Concrete structures require a system of joints to provide for expansion and contraction of the concrete caused by fluctuations of the surrounding temperature. Such expansion joints often comprise (1) a bridge device which connects two sections of concrete and (2) an end dam nosing material which fills the channels (also called end dams) between the bridge device and each concrete section. The bridge device must be flexible to adjust to the expansion and contraction of the gap between the concrete sections. The nosing material must ensure a watertight seal between the bridge device and the concrete sections and, in addition, maintain the joint flush with the surface of the concrete.
With concrete parking decks, bridges and road structures, the expansion joints are exposed to weather and repeated impacts from vehicles. These factors can cause the concrete sections and the expansion joints to flex between the supporting members of the concrete sections. Expansion joints are also exposed to corrosive substances such as oil, gasoline, diesel fuel, transmission fluid and the like from those vehicles.

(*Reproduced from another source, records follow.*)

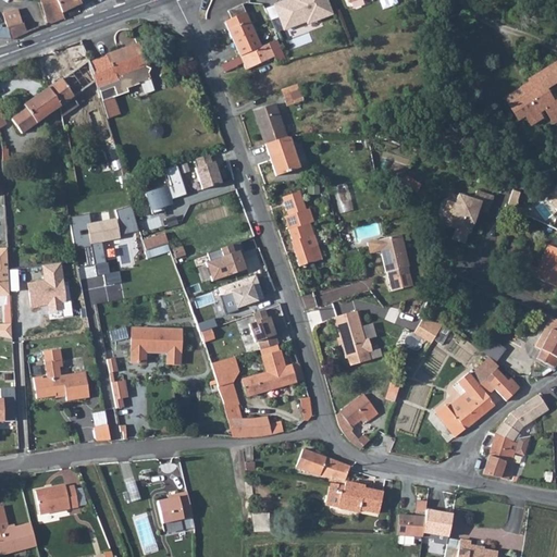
[(63,19),(61,13),(56,0),(38,0),(46,25),(63,19)]
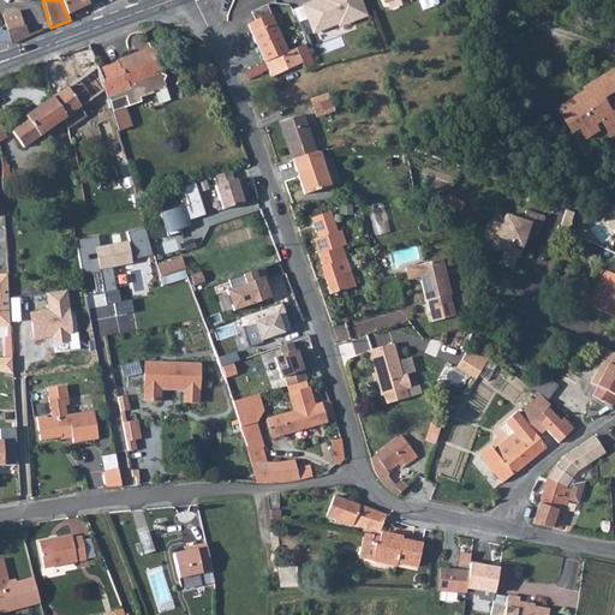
[(61,0),(67,15),(76,11),(71,0),(61,0)]
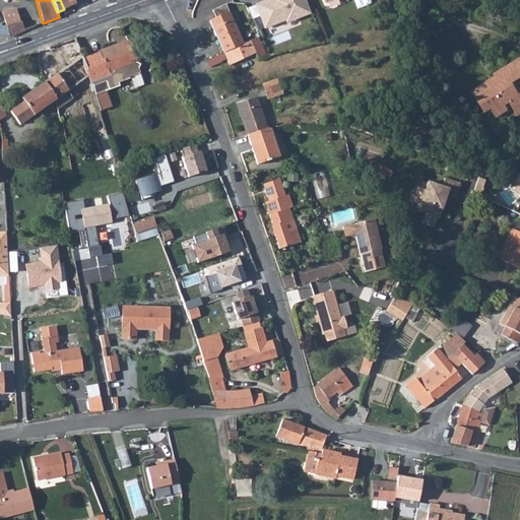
[(60,0),(64,9),(75,4),(73,0),(60,0)]
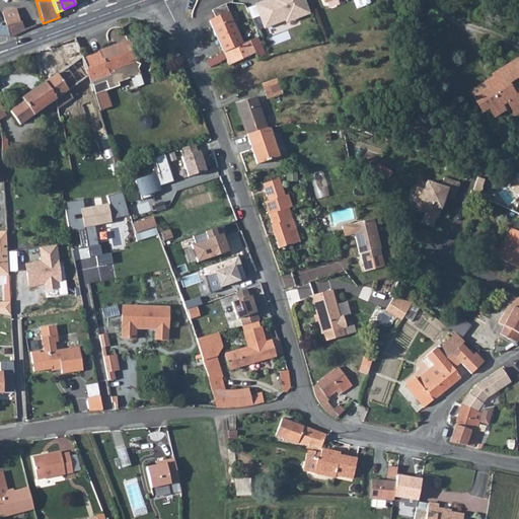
[(310,14),(305,0),(261,0),(252,3),(264,29),(285,21),(286,23),(310,14)]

Therefore, the end dam nosing material (also referred to simply as the nosing material) must bond to the concrete and to the bridge device. At the same time, the nosing material must possess a high level of tensile and compressive strengths and flexural capabilities to withstand the expansion and contraction of the concrete and the repeated impacts from the vehicles. Also, the nosing material must possess a high level of chemical resistance to withstand exposure to water, ice, and the corrosive substances from the vehicles.
Concrete and various synthetic resins have previously been used as end dam nosing materials. Concrete has several drawbacks, including brittleness and a tendency to crack and disintegrate under stress. In addition, concrete is not easily produced in batches small enough to be used as an end dam nosing material. Synthetic resins (such as epoxies) possess good bonding capabilities but tend to become brittle and lose flexural capabilities at lower temperatures. Because of the lack of flexural capabilities of concrete and synthetic resins, end dam nosing materials made of those substances tend to crack, debond from the concrete and pop out of the end dams when the expansion joint is subjected to flexural loads.
More flexible synthetic resin mixtures, such as those incorporating polyureides, tend to decompose when exposed to water and chemicals emitted from vehicles. In addition, prior art synthetic resin mixtures require external heat to cure (vulcanizing process). This often involves preheating the components of the nosing material, heating the components as they are combined in a mixer, applying the nosing material to the expansion joint with heated tools and heating the expansion joint until the nosing material cures. The equipment and manpower required to perform all of the heating steps involved in this curing process make the installation of such nosing materials time consuming, awkward and costly.
Therefore, there is a need for an end dam nosing material which is useful for expansion joints and which possesses high levels of bonding strength, tensile strength, compressive strength, flexural capabilities and resistance to chemical action. There is also a need for an end dam nosing material which does not require the application of external heat for curing.